Hydralazine: A Drug Whose Time has Come and Gone?


Hydralazine has one--and only one--robust evidence-based indication, this author says. So why is it still prescribed beyond that? 

Hydralazine, hypertension


In the last few weeks, I have seen multiple patients taking hydralazine. As best I can tell, hydralazine has one-and only one-“robust,” evidence-based indication: the treatment of systolic heart failure in African-American patients.

The majority of patients that I saw did not have an evidence-based indication. They either had hypertension, were experiencing diastolic dysfunction, and/or avoiding an ACEI or an ARB for some reason (usually side effects). As I have wondered in the past about the use of beta-blockers for cardiac patients with hypertension, I must ask why hydralazine has persisted as a therapeutic agent contrary to the best evidence.

First, in regard to essential hypertension, there are no randomized, placebo controlled trials of hydralazine for this indication.1 The conclusion of a Cochrane Database System Review a few years back was, “hydralazine may reduce blood pressure when compared to placebo in patients with primary hypertension, however these data are based on before and after studies, not RCTS. Furthermore, its effect on clinical outcomes remains uncertain.”1 In an era where antihypertensive agents not only lower blood pressure, but also add other substantial benefits (cardioprotection, reduced proteinuria) hydralazine is not good enough for primetime.

Next, the list of hydralazine side effects should also give one pause. Peripheral neuropathy, blood dyscrasias, SLE complicated by glomerulonephritis, purpura, and hepatitis can occur.2 If hydralazine is administered without a beta blocker, the compensatory tachycardia is unwelcome in patients with coronary disease. At least one half of the recent patients I encountered on hydralazine were not on beta blockade.
Unlike ACEIs and ARBS, hydralazine dilates the afferent glomerular arteriole, increasing intraglomerular pressure.3 This glomerular hyperfiltration is exactly what is unwanted in patients with diabetes and albuminuria.

Finally, the frequency of hydralazine’s dosing schedule makes compliance difficult.

So, it is time to ask: why is “eminence-based” medicine (not evidence-based) resuscitating hydralazine?

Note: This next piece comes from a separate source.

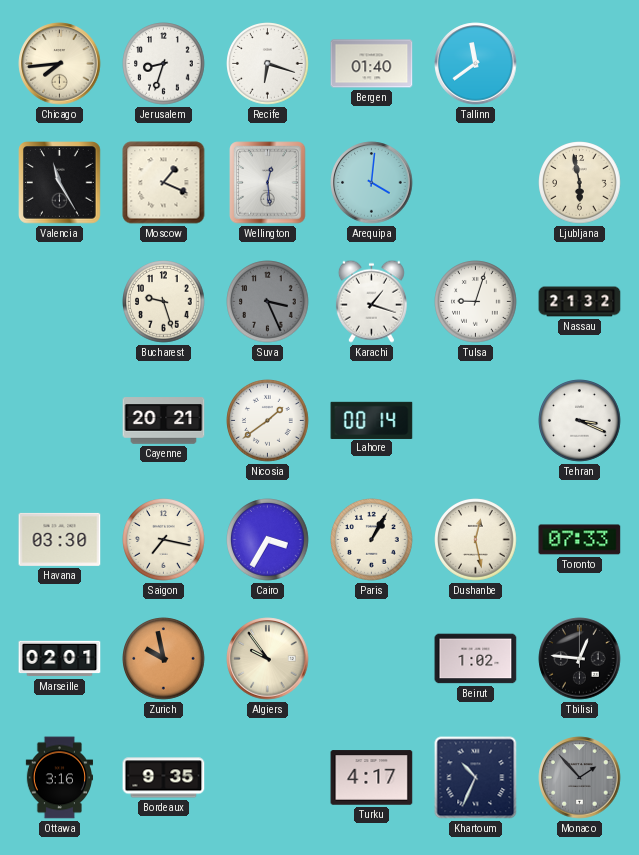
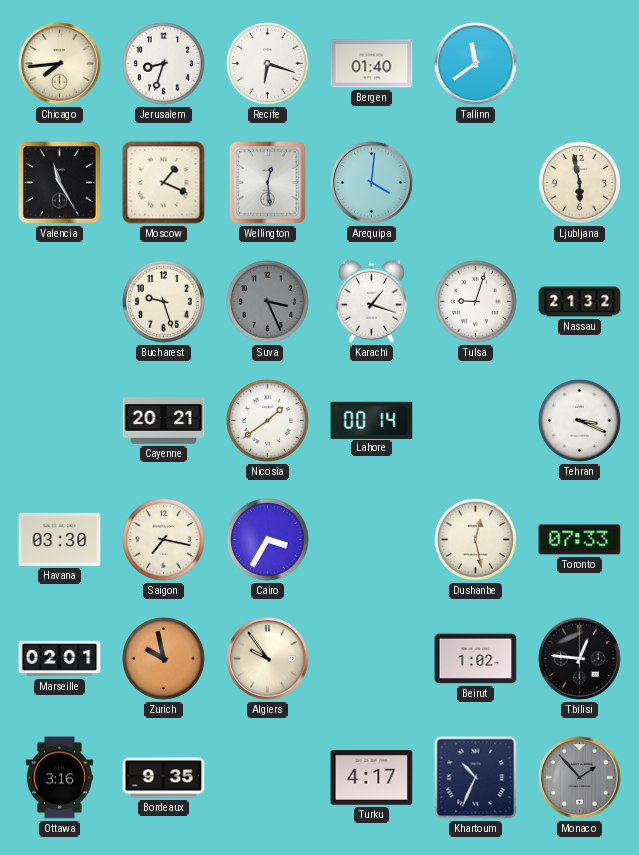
Paris: 1:05 -> none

Have some thoughts on the matter? Please send them to editor@patientcareonline.com


1. Kandler MR, Mah GT, Tejani AM, Stabler SN, Salzwedel DM. Hydralazine for essential hypertension. Cochrane Database Syst. Rev. 2011; 11:CD004934.
2. McComb M, Chao JY,  Ng TM. Direct vasodilators and sympatholytic agents. Cardiovasc Pharmacol Rev. 2016; 21:3-19.
3. Wolf S, Risler T. Are all antihypertensive drugs renoprotective? Herz 2004; 29:248-254.